Sergeant McClellan got down from the passenger seat side of the cab and shook himself, settling his trousers into their customary sag and his face into an unaccustomed grin.

“Any?” asked the captain from the precinct steps.

“Not one,” replied the sergeant. “The Fourth Floor Women’s Circle baked a cake. We had coffee and muffins. The kids sang. It was a party.”

“You did a sweep inside every vacant apartment?”

“There’re only a few vacant ones, and they’re being rehabbed. This last two weeks, the place’s filled up. All the people that wanted to get out, they’ve stayed in. The place even looks better. Somebody donated paint and rollers, and the tenants are painting the halls themselves. A nursery donated some trees. The city’s fixed the elevators. Some teachers and some of the kids from over at the school came over. They gave us thank-you cards the kids made.”

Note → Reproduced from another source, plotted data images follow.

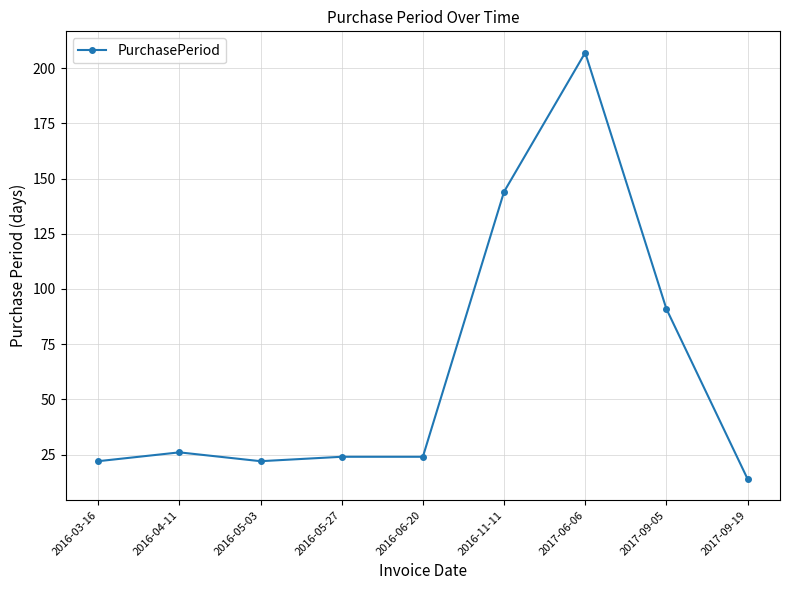

How many categories are shown in the chart?

9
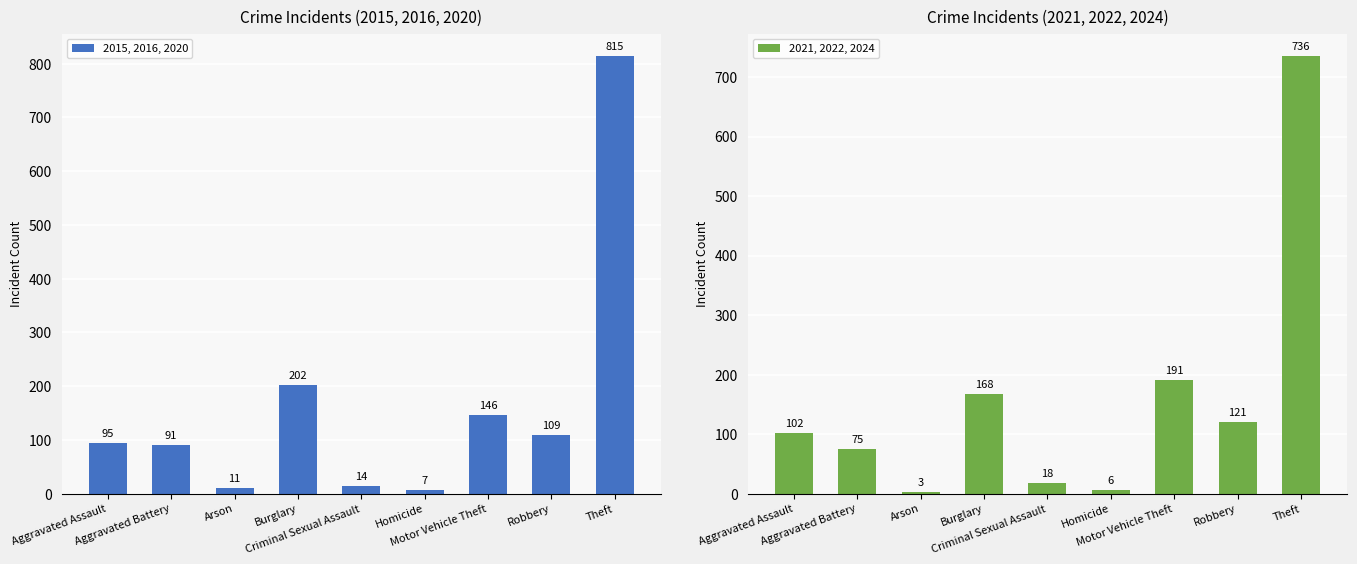

Which series has the largest range (max minus min)?

2015, 2016, 2020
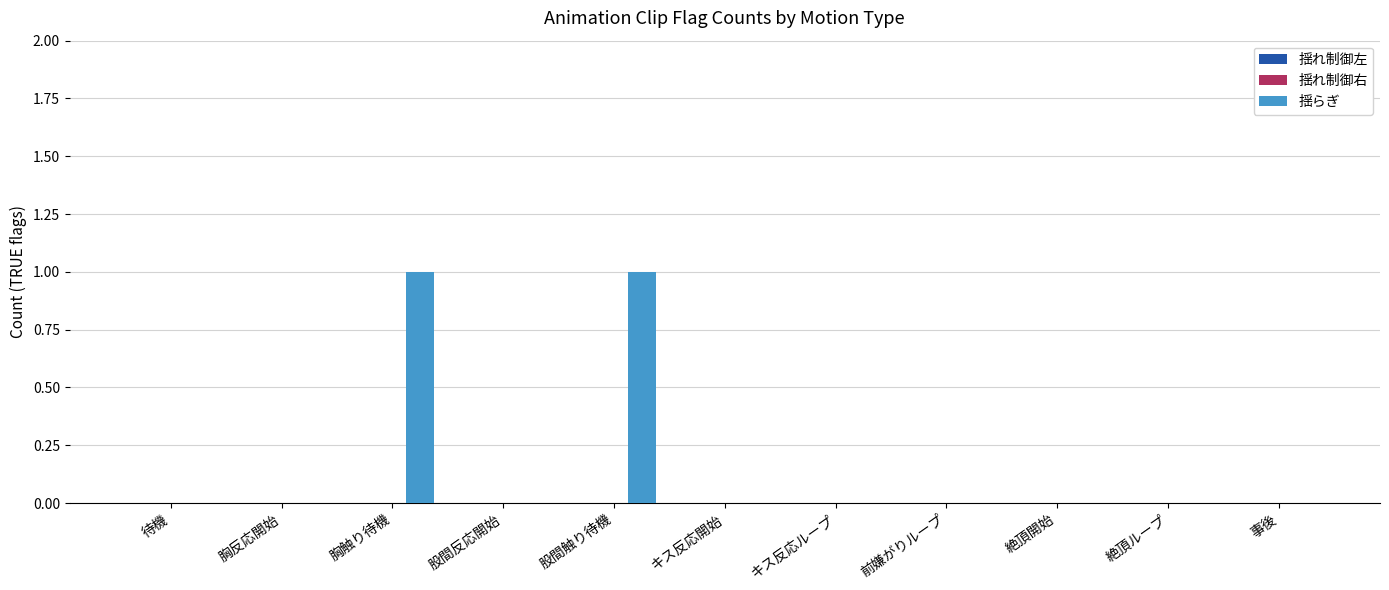

True or false: the data shows 1 at キス反応ループ.

False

“Thank you, ET’s,” breathed the captain. “What do you think? Have a patrol go by there a couple times a day, just to check?”

“I’d say that isn’t necessary.” McClellan eased himself up the steps and down the hall to his desk, the captain close behind. “The people there, they’ll call us if anything goes wrong. You know, we’re gonna have a new problem, Boss.”

“What’s that?” asked the captain, following along, beaming from ear to ear.

“I read last night the traffic into the States from Mexico is moving right along. All it takes is a touch of the causometer to let somebody through. No more searches for no reason, no more stops with no evidence. It’s working. So, we’re looking at a problem actually solved here. What’re we supposed to do now? No real drug busts for a week. Almost no burglaries for … what, six days? The drug gangs have disappeared. We’ve had no little kids caught carrying weapons. No shooting incidents, drive-by or school yard. Our problem’s going to be finding stuff to do.”

“We still got domestics,” snarled the captain, attempting severity. “We got murders. We got muggings. We got some nut up on Alta Vista trying to get little kids into his car to pet his weenie. It’s not coming up all roses. You haven’t died and gone to heaven yet, McClellan!”

McClellan shrugged. “Hey, let me gloat a little. Let us feel good. Tomorrow somebody’ll figure how to fool the causometer, we’ll be back where we started . . .”

“We are back where we started,” said the lieutenant, from the other side of the room where he’d been tied up on the phone. “We’ve got five people disappeared from the university, three male students, one coach, one woman student, all of them taken from the sports center up on Canoncito, twenty hundred block . . .”

“So? Send a car,” said the captain, looking puzzled.

The lieutenant came across the room to murmur into Riggles’s ear. The captain frowned, shook his head, then said, “McClellan, take Burton with you, go up there and find out what’s happening.”

“Something weird?” asked McClellan, accurately reading his boss’s expression.